### [Activity]
Your task is to repeat exactly the lines below between the line holding "Lot 242 Russell Road East" and the line holding "Excludes all representations, warranties", inclusive, and only those.
· · · · · · ·
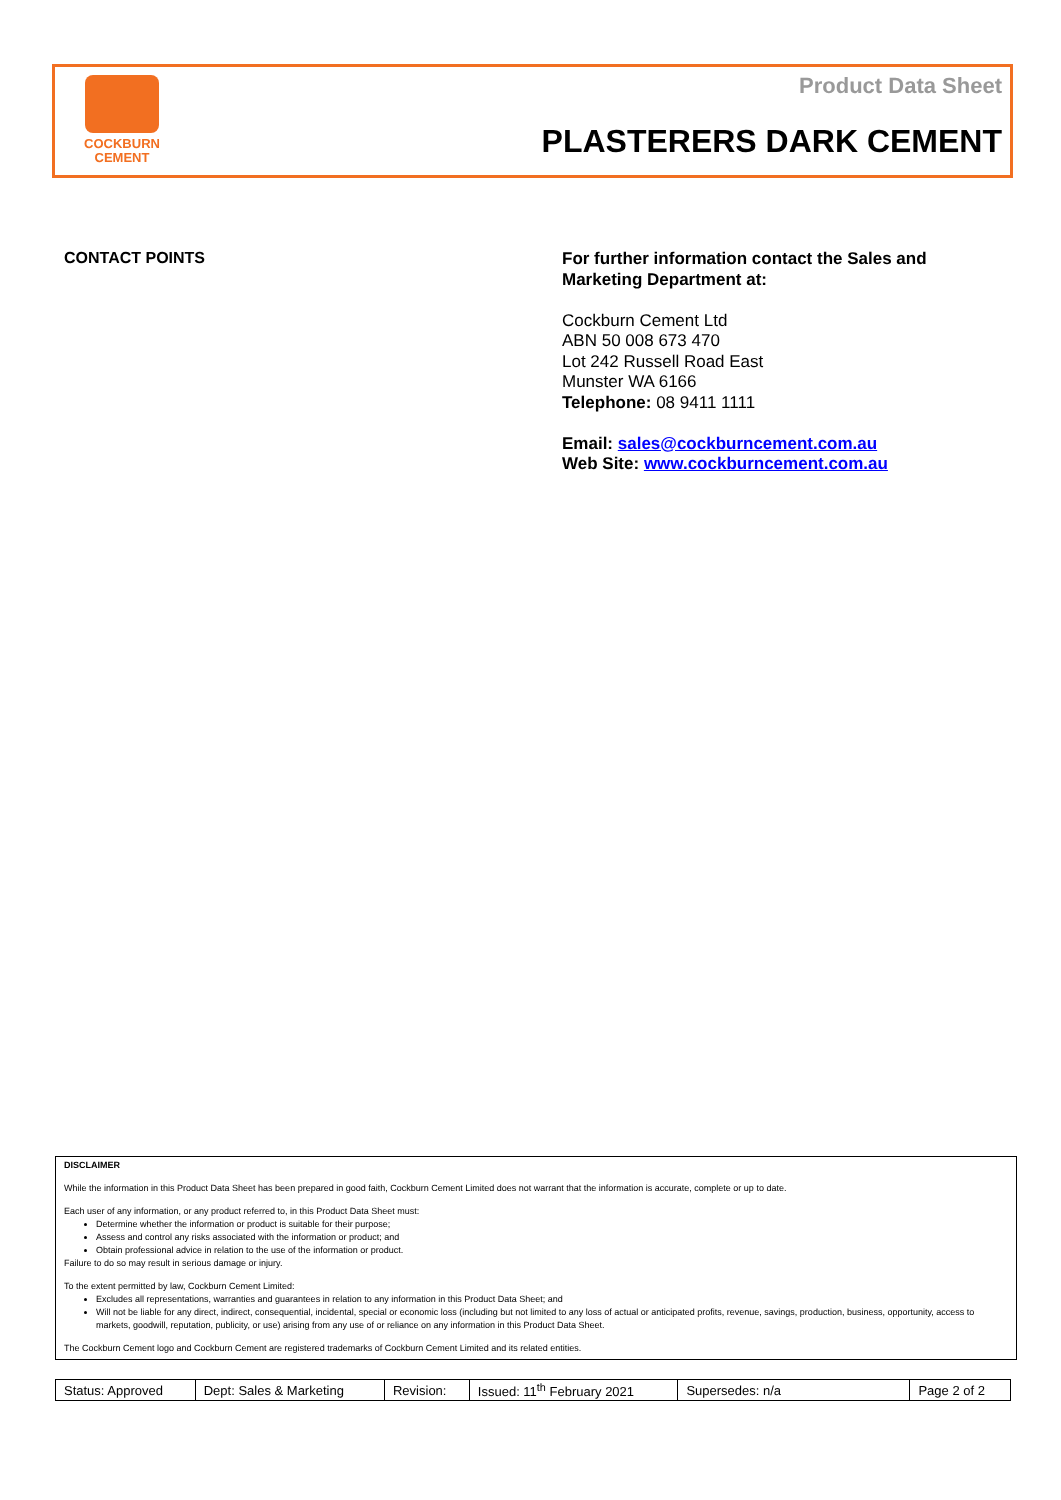COCKBURN
CEMENT
Product Data Sheet
PLASTERERS DARK CEMENT
CONTACT POINTS
For further information contact the Sales and
Marketing Department at:
Cockburn Cement Ltd
ABN 50 008 673 470
Lot 242 Russell Road East
Munster WA 6166
Telephone: 08 9411 1111
Email: sales@cockburncement.com.au
Web Site: www.cockburncement.com.au
DISCLAIMER
While the information in this Product Data Sheet has been prepared in good faith, Cockburn Cement Limited does not warrant that the information is accurate, complete or up to date.
Each user of any information, or any product referred to, in this Product Data Sheet must:
Determine whether the information or product is suitable for their purpose;
Assess and control any risks associated with the information or product; and
Obtain professional advice in relation to the use of the information or product.
Failure to do so may result in serious damage or injury.
To the extent permitted by law, Cockburn Cement Limited:
Excludes all representations, warranties and guarantees in relation to any information in this Product Data Sheet; and
Will not be liable for any direct, indirect, consequential, incidental, special or economic loss (including but not limited to any loss of actual or anticipated profits, revenue, savings, production, business, opportunity, access to markets, goodwill, reputation, publicity, or use) arising from any use of or reliance on any information in this Product Data Sheet.
The Cockburn Cement logo and Cockburn Cement are registered trademarks of Cockburn Cement Limited and its related entities.
| Status: Approved | Dept: Sales & Marketing | Revision: | Issued: 11<sup>th</sup> February 2021 | Supersedes: n/a | Page 2 of 2 |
· · · · · · ·
### [Response to this task]
Lot 242 Russell Road East
Munster WA 6166
Telephone: 08 9411 1111
Email: sales@cockburncement.com.au
Web Site: www.cockburncement.com.au
DISCLAIMER
While the information in this Product Data Sheet has been prepared in good faith, Cockburn Cement Limited does not warrant that the information is accurate, complete or up to date.
Each user of any information, or any product referred to, in this Product Data Sheet must:
Determine whether the information or product is suitable for their purpose;
Assess and control any risks associated with the information or product; and
Obtain professional advice in relation to the use of the information or product.
Failure to do so may result in serious damage or injury.
To the extent permitted by law, Cockburn Cement Limited:
Excludes all representations, warranties and guarantees in relation to any information in this Product Data Sheet; and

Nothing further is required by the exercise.